When this is difficult, we can remember that the other person is also a son or daughter of God, and try to imitate the patience with which He would listen to him or her. To learn how to listen, we must learn to love and respect the other, in simplicity and humility, because many times it is our hidden pride which leads us to not listen, because we want to show off, or to “win” an argument. Remember – we are trying to win souls!
This is even a risk when we are well-equipped and well-formed in our faith; but, even so, there are times when we come up blank or are stumped by a certain question, nuance or argument posed by the friend we’re trying to evangelize. If this occurs, the best reaction is to admit, humbly but also confidently, “I don’t know, but I will find out for you!” It is much better than sheepishly changing the subject or faking your way through an answer in uncertainty.
As we said before, we should have some foundational knowledge to be properly equipped to evangelize. But to pretend to know it all would be a demonstration of pride: we do not know everything and must continue forming ourselves throughout our lives as intentional Catholics.
Did you ever think that “stories” were only to explain the catechism to children? They are valid for people of all ages, not just for the catechesis of little ones! Many times, we have the facts and fundamentals loaded and ready to fire, and we believe that if our listener could only hear one more proof, or one more philosophical argument, we’d win them over. But often we underestimate the importance of the personal testimony as a means to communicate Christ.
People don’t want to hear lectures, but stories. Think of the Gospels, themselves! When we see Jesus teaching by way of parables, He was teaching the most profound truths in story form, appealing to the heart and imagination, instead of in a rule book or an bulleted list of facts.
Of course it should be doctrinal justification! But our message should also come via stories and individual experiences that help us not only to explain our position in more simple way, but also to create a personal connection and a stronger impression on our listener.

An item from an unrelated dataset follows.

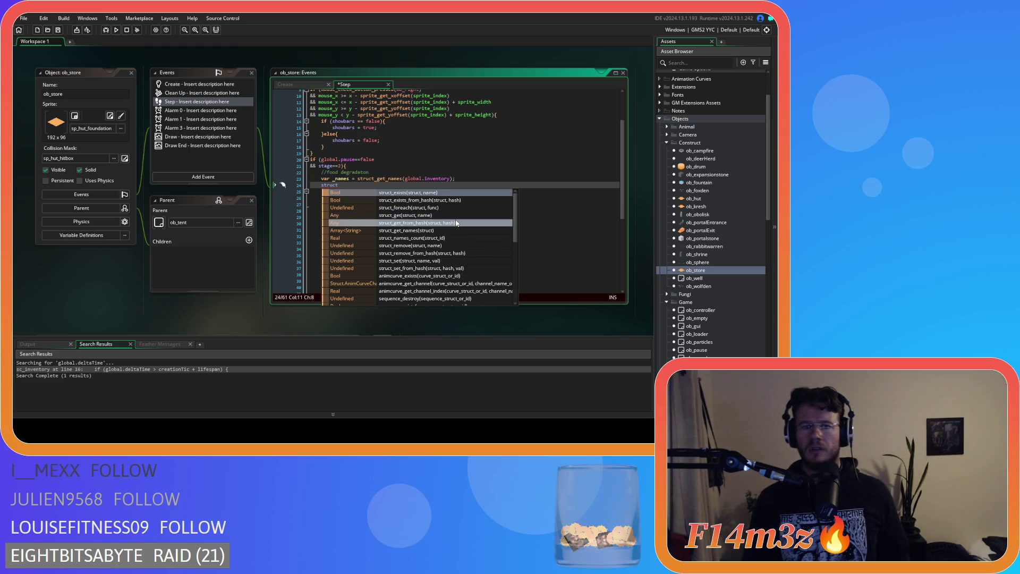
Discard the half-typed struct_get call and move into the empty loop body.
{"action": "type", "text": "_get"}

Recognizing that we fall into any of these errors should not discourage us; it is entirely normal to slip up in these ways! Many times throughout our lives, we are prone to stumbling (even if we have already spent years working to improve on any of these points).
The most important thing is to keep our focus, above all, on charity. Mother Teresa of Calcutta said that “any work of love, carried out with all the heart, will always draw people to God“; If others can perceive our love, patience and humility, they will feel more touched and better disposed to reflect on what we say.
But if we err in our zeal – as is inevitable – we can continue to practice, to pray, and to better prepare ourselves for the next opportunity… nothing is wasted! Remember, we have the help of the Holy Spirit, and as God is more interested in that we make a powerful and effective apostolate, we can count on His help when we do our part in full sincerity and charity.